With 4 parallel tunnels to the same provider, you get up to 4x the throughput of a single connection, assuming the bottleneck was server-side.

You can also mix providers. Run 2 Mullvad VPN tunnels alongside 2 Proton VPN tunnels for 4 parallel paths through different infrastructure.

Dual stream circuit showing 2 hops, 4 tunnels

To see the aggregate throughput:

  1. Run a speed test with multi-connection mode enabled (most speed test sites default to this). The test opens multiple parallel flows, which distribute across your tunnels. This shows your aggregate capacity.

  2. Run a speed test with single-connection mode to see per-tunnel throughput. This tells you what each individual server is contributing.

If single-connection shows 150 Mbps and you have 4 tunnels, your aggregate should approach 600 Mbps (minus overhead).

For detailed verification: Verify Your Connection

Why Different Destinations Show Different Latencies

Section titled “Why Different Destinations Show Different Latencies”

ECMP hashes flows based on source IP, destination IP, protocol, and ports. This means:

  • A connection to 9.9.9.9 might route through Tunnel A
  • A connection to 8.8.8.8 might route through Tunnel B
  • The same destination always uses the same tunnel (for connection stability)

If your parallel servers are in different cities (NYC and LA, for example), pinging different destinations may show different latencies. This is expected behavior. The traffic is being distributed, which is the point.
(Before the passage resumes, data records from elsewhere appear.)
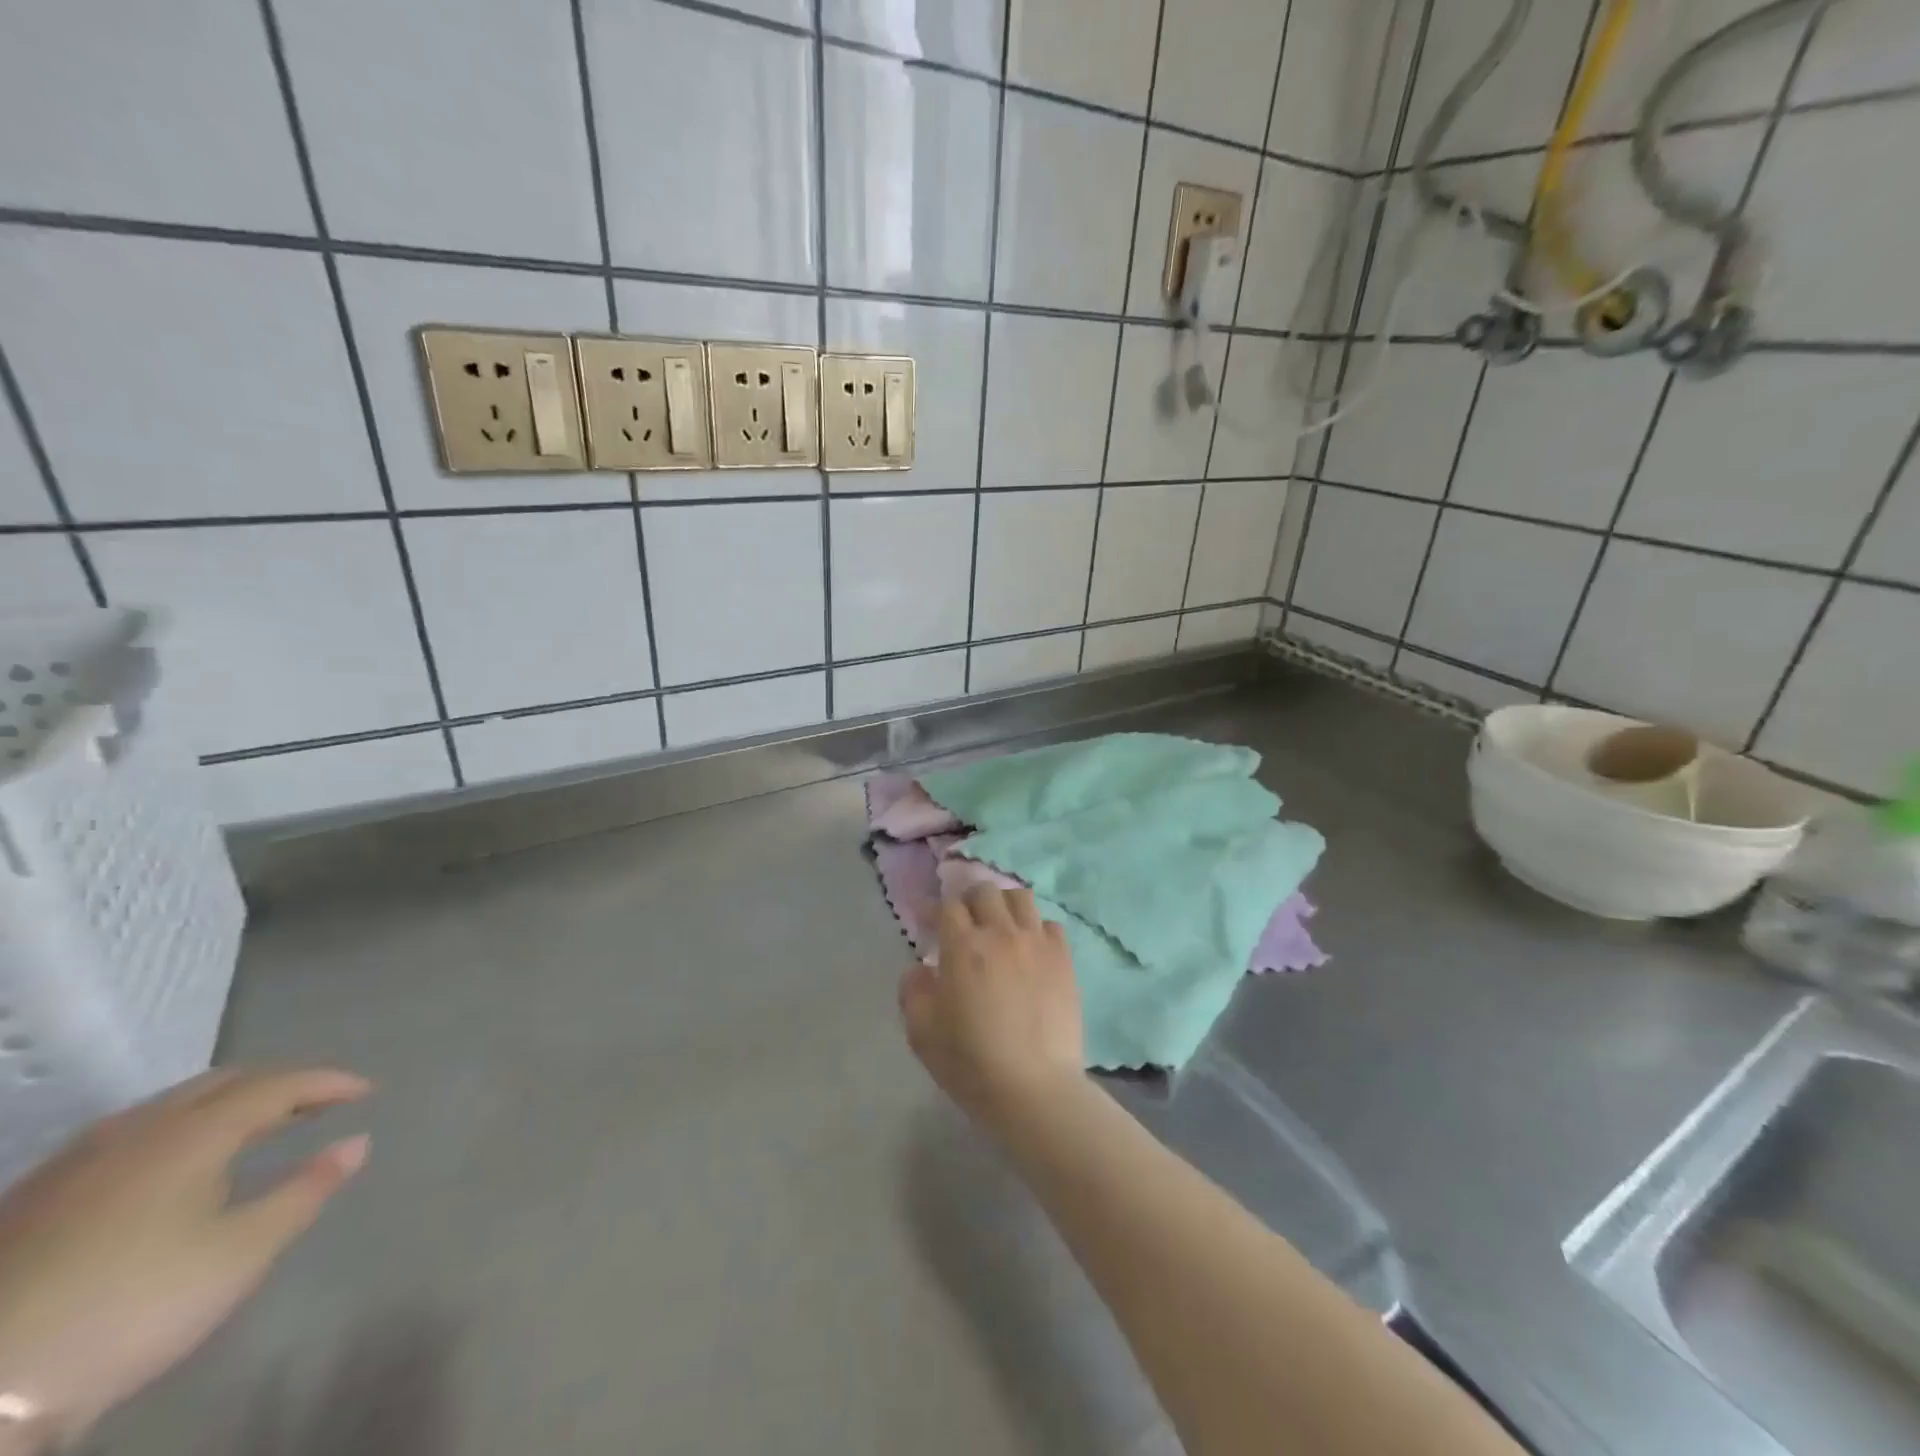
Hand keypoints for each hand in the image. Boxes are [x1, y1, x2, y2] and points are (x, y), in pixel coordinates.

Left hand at [0, 1068, 370, 1445]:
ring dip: (225, 1104)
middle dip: (278, 1084)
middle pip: (223, 1083)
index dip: (329, 1083)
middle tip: (317, 1101)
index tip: (367, 1090)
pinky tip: (174, 1162)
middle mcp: (139, 1129)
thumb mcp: (241, 1253)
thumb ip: (305, 1191)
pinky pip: (129, 1134)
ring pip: (170, 1105)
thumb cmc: (134, 1305)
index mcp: (195, 1132)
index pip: (279, 1084)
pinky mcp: (36, 1197)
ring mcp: (78, 1161)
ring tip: (254, 1125)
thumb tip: (357, 1142)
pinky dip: (177, 1128)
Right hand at [898, 886, 1084, 1131]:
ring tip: (999, 926)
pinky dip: (1035, 928)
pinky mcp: (1064, 959)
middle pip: (985, 891)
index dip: (935, 910)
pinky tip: (1030, 949)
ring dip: (1004, 905)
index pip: (948, 906)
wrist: (1034, 1088)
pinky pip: (1050, 924)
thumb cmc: (971, 1063)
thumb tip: (921, 969)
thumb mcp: (922, 1032)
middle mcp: (1001, 933)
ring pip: (1020, 897)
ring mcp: (1037, 943)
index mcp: (962, 946)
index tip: (929, 923)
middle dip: (969, 900)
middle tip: (964, 923)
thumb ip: (913, 991)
For latency-sensitive applications that need consistent routing, use a single tunnel or ensure all parallel tunnels are in the same datacenter.

Good fit:

  • Large file transfers where you want maximum throughput
  • Multiple users on the same LAN doing heavy downloads
  • Streaming 4K to multiple devices simultaneously
  • Any workload with many concurrent connections

Consider alternatives:

  • Latency-sensitive single-connection workloads (gaming with one server)
  • When you need all traffic to exit from the same IP

Parallel connections and nested multi-hop are not mutually exclusive. You can run parallel nested chains:

|-> VPN #1a -> VPN #2a -|
Wirebump -> ISP -> -> Internet
|-> VPN #1b -> VPN #2b -|

This gives you the privacy benefits of split knowledge (no single provider sees both ends) plus the throughput benefits of load balancing.